__DOCUMENT TEXT__:
· · · · ·

In recent weeks global fund managers have increased their cash stockpiles to the highest level since November 2001, the scary period right after the 9/11 terror attacks, according to a Bank of America Merrill Lynch survey.

"Investors have a mountain of cash," Michael Hartnett, Bank of America's chief investment strategist, wrote in a report.

The defensive maneuvering is a further sign that some investors are too scared to be stuck holding risky stocks and bonds ahead of potential upcoming shocks. The biggest fear among survey respondents is Brexit, the U.K. referendum on leaving the European Union taking place next week. Rising support in favor of dumping the EU has already begun to cause market turmoil in recent days.

Fund managers' average cash allocation jumped to 5.7% this month, surpassing even the levels during the 2008 Wall Street meltdown or the 2011 U.S. debt ceiling debacle, BofA said. Hartnett noted other "big bear signals" as well, including investors displaying the lowest risk appetite in four years.

Related: Market turmoil: Is there anywhere left to hide?

This is hardly the only time lately that investors have showered love on cash. During a recent stretch between July and February, BofA said cash and money market funds were actually the world's most popular asset class, attracting over $200 billion of inflows.

Still, it's a tough time to be sitting in cash. Extremely low interest rates around the world mean money in the bank earns virtually nothing. And when inflation is factored in, cash actually loses value.

The average money market and savings account carries an annual percentage yield of just 0.11%, according to Bankrate.com. Even savvy savers who shop around for better rates aren't fetching much more than 1% from online banks.

But that's better than losing money, which most people think is likely with volatile stocks. It also doesn't help that investors have very few places to hide these days. Government debt is normally viewed as a safe haven, but it's hard to justify buying bonds, when there's nothing much to earn. German bond yields went negative for the first ever this week and the U.S. Treasury yield closed at a four-year low of 1.61%.

It's no wonder that BofA said the percentage of investors who think equity and bond markets are overvalued is the fourth-highest since it began tracking in 2003.

Related: How much will U.S. stocks drop if Brexit happens?

What's more surprising is that fund managers don't think the U.K. will dump the EU next week. Despite the recent flight to cash, two-thirds of investors surveyed think Brexit is either "unlikely" or "not at all likely."

Similarly, fund managers are feeling more bullish about the outlook for global growth and corporate profits. Both measures hit six-month highs in the June survey.

The other good news is that BofA considers high levels of cash a contrarian buy signal for stocks, in part because it leaves investors with lots of cash to put to work.

"Negative summer 'events' could thus quickly become tradable buying opportunities," Hartnett wrote.

· · · · ·

Please answer these from the article on fund managers' cash holdings:
(a) What average cash allocation did fund managers reach this month?
(b) What annual percentage yield does the average money market and savings account carry, according to Bankrate.com?
(c) What share of the investors surveyed think Brexit is "unlikely" or "not at all likely"?

__EXCERPTED RECORDS__:

· · · · ·

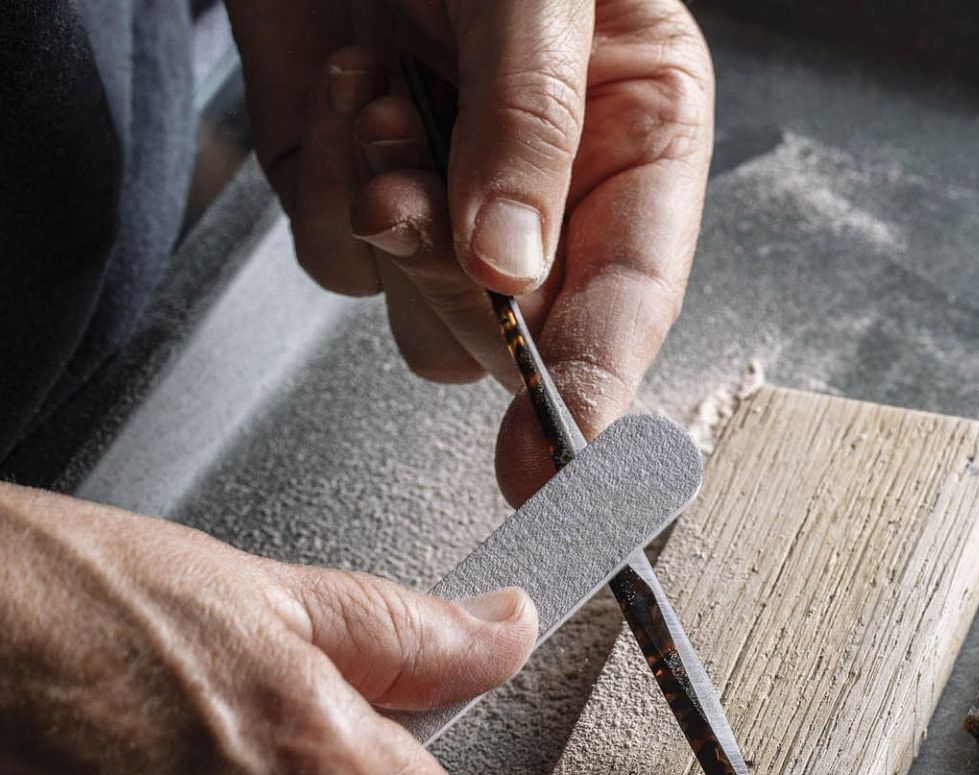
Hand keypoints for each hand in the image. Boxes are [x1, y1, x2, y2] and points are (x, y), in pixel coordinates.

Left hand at [225, 0, 713, 502]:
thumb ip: (532, 127)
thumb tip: (512, 270)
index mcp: (640, 146)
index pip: (632, 305)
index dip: (595, 390)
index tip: (564, 473)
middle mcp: (555, 198)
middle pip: (520, 340)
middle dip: (461, 288)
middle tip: (423, 189)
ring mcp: (455, 207)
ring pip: (426, 323)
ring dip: (389, 225)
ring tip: (385, 93)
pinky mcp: (366, 197)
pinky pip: (343, 261)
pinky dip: (331, 191)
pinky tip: (350, 89)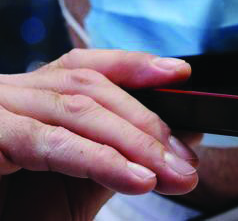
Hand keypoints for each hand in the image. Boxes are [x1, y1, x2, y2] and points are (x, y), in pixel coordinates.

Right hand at [0, 48, 199, 219]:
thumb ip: (119, 154)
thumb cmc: (16, 212)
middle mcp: (7, 94)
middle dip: (148, 123)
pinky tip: (137, 178)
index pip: (84, 67)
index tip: (180, 74)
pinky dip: (101, 159)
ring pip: (77, 109)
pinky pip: (51, 143)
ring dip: (135, 142)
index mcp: (26, 98)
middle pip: (89, 88)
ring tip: (172, 173)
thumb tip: (182, 135)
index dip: (133, 64)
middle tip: (187, 162)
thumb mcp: (74, 182)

· · · · ·

__OUTPUT OF THE TASK__:
(a) 5.7%
(b) 0.11%
(c) Two-thirds